An advantage of the job family approach will be to overcome the current expectation that colleagues need to make significant contributions across all of research, teaching, citizenship and administration to progress in their career. In this way, the framework also explicitly enables the delivery of the Pay & Conditions Review recommendation to provide clarity of role expectations across different academic job families and career stages aligned to reward.
So what will change?
Under the framework, there will be a better understanding of what is expected of colleagues and how to progress in an academic career at Oxford. By providing clarity to roles and responsibilities at different career stages, we can be clear with one another that we do not expect everyone to excel at everything, all of the time. Consequently, the framework should also help Oxford employ academics into a range of different academic job families, according to the needs of the University in different areas.
For the University to retain its leading reputation for education, we need academic staff who can ensure excellent educational experiences for all students. The framework will provide overdue recognition for the many staff who already do this, and incentives for those who might currently feel that doing so is not in their career interests. The framework can play a pivotal role by explicitly supporting and rewarding the highest standards in teaching, student support, assessment and feedback, and educational leadership.

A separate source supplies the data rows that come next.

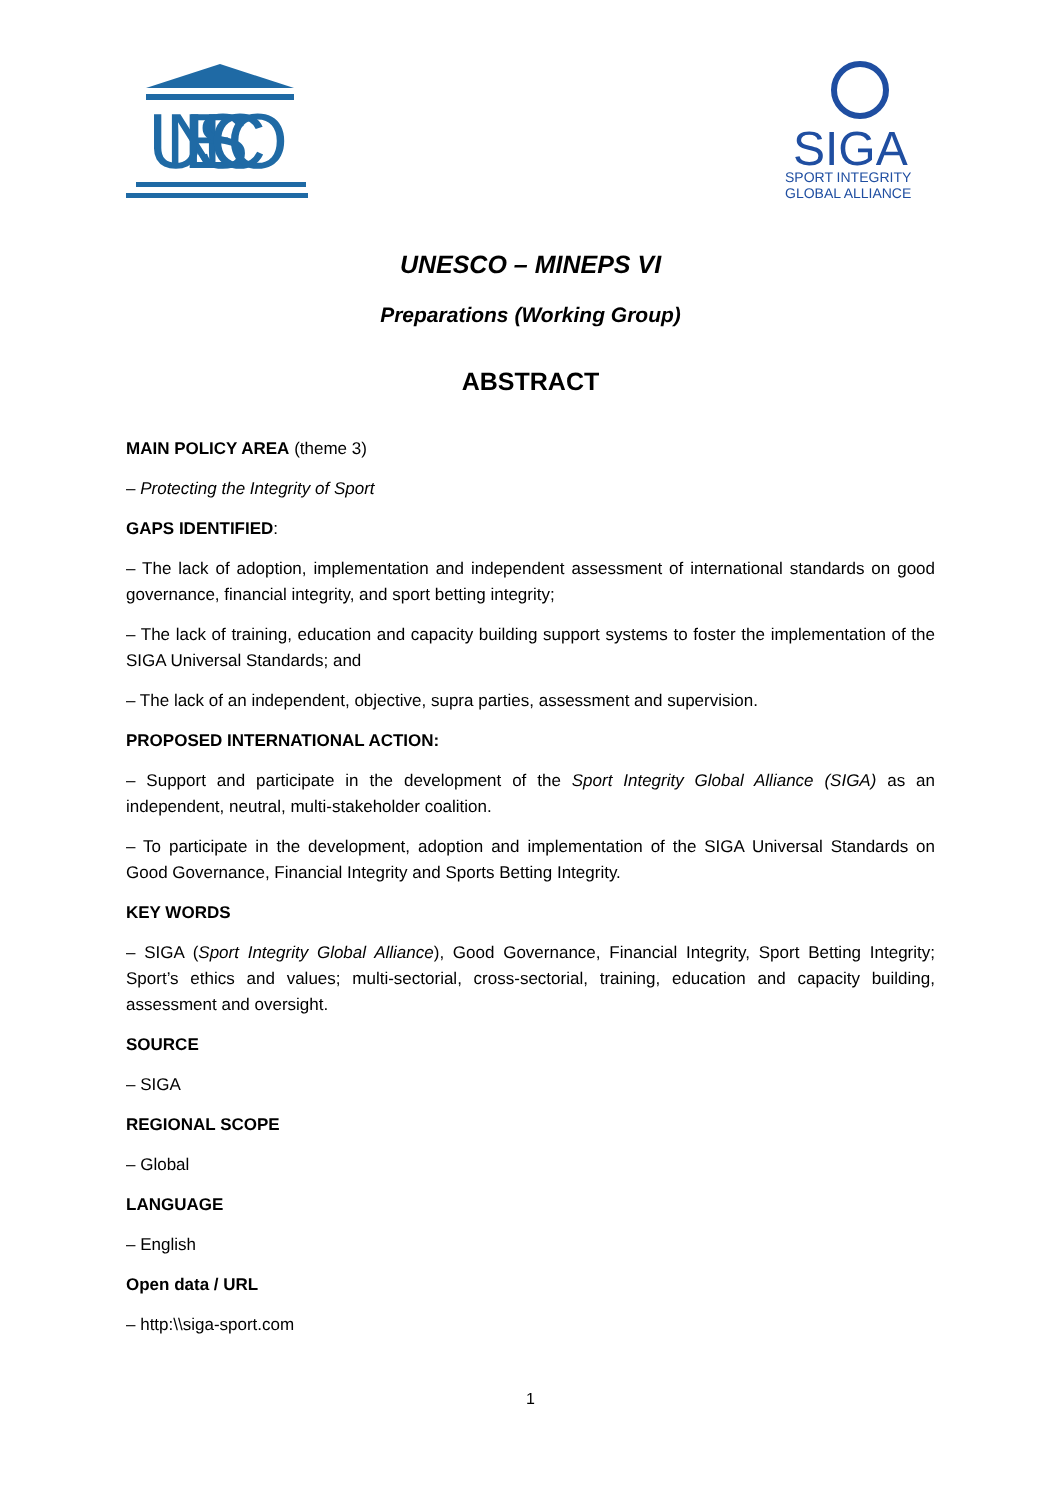UNESCO
SIGA
SPORT INTEGRITY
GLOBAL ALLIANCE
UNESCO – MINEPS VI
Preparations (Working Group)
ABSTRACT
MAIN POLICY AREA (theme 3)
– Protecting the Integrity of Sport
GAPS IDENTIFIED:
– The lack of adoption, implementation and independent assessment of international standards on good governance, financial integrity, and sport betting integrity;
– The lack of training, education and capacity building support systems to foster the implementation of the SIGA Universal Standards; and
– The lack of an independent, objective, supra parties, assessment and supervision.
PROPOSED INTERNATIONAL ACTION:
– Support and participate in the development of the Sport Integrity Global Alliance (SIGA) as an independent, neutral, multi-stakeholder coalition.
– To participate in the development, adoption and implementation of the SIGA Universal Standards on Good Governance, Financial Integrity and Sports Betting Integrity.
KEY WORDS
– SIGA (Sport Integrity Global Alliance), Good Governance, Financial Integrity, Sport Betting Integrity; Sport’s ethics and values; multi-sectorial, cross-sectorial, training, education and capacity building, assessment and oversight.
SOURCE
– SIGA
REGIONAL SCOPE
– Global
LANGUAGE
– English
Open data / URL
– http:\\siga-sport.com
1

We conduct outstanding research that can and does change the world, but our world-leading reputation and increasing global competition demands that we must always be restless to do better. The 2021 Research Excellence Framework (REF) highlighted the strength and research quality of peer institutions; our current preparations for REF 2029 will provide a focus around which we can redouble our ambition for the originality and significance of our research outputs. For many colleagues, that involves collaborating with others across specialisms, sectors and geographies to make bold and transformative changes in understanding or impact. The framework will enable us to recruit to and explicitly recognise the new and varied roles that this level of ambition and these modalities of research require.
What’s next?
Thank you to colleagues who have contributed to discussions so far, including divisional boards and trade unions, staff who have taken part in focus groups and the activities of the cross-University project group that is working to connect this ambitious and complex programme.
As the framework takes shape, it will be presented to divisional boards in Michaelmas term 2024, with formal consultation planned for Hilary term 2025.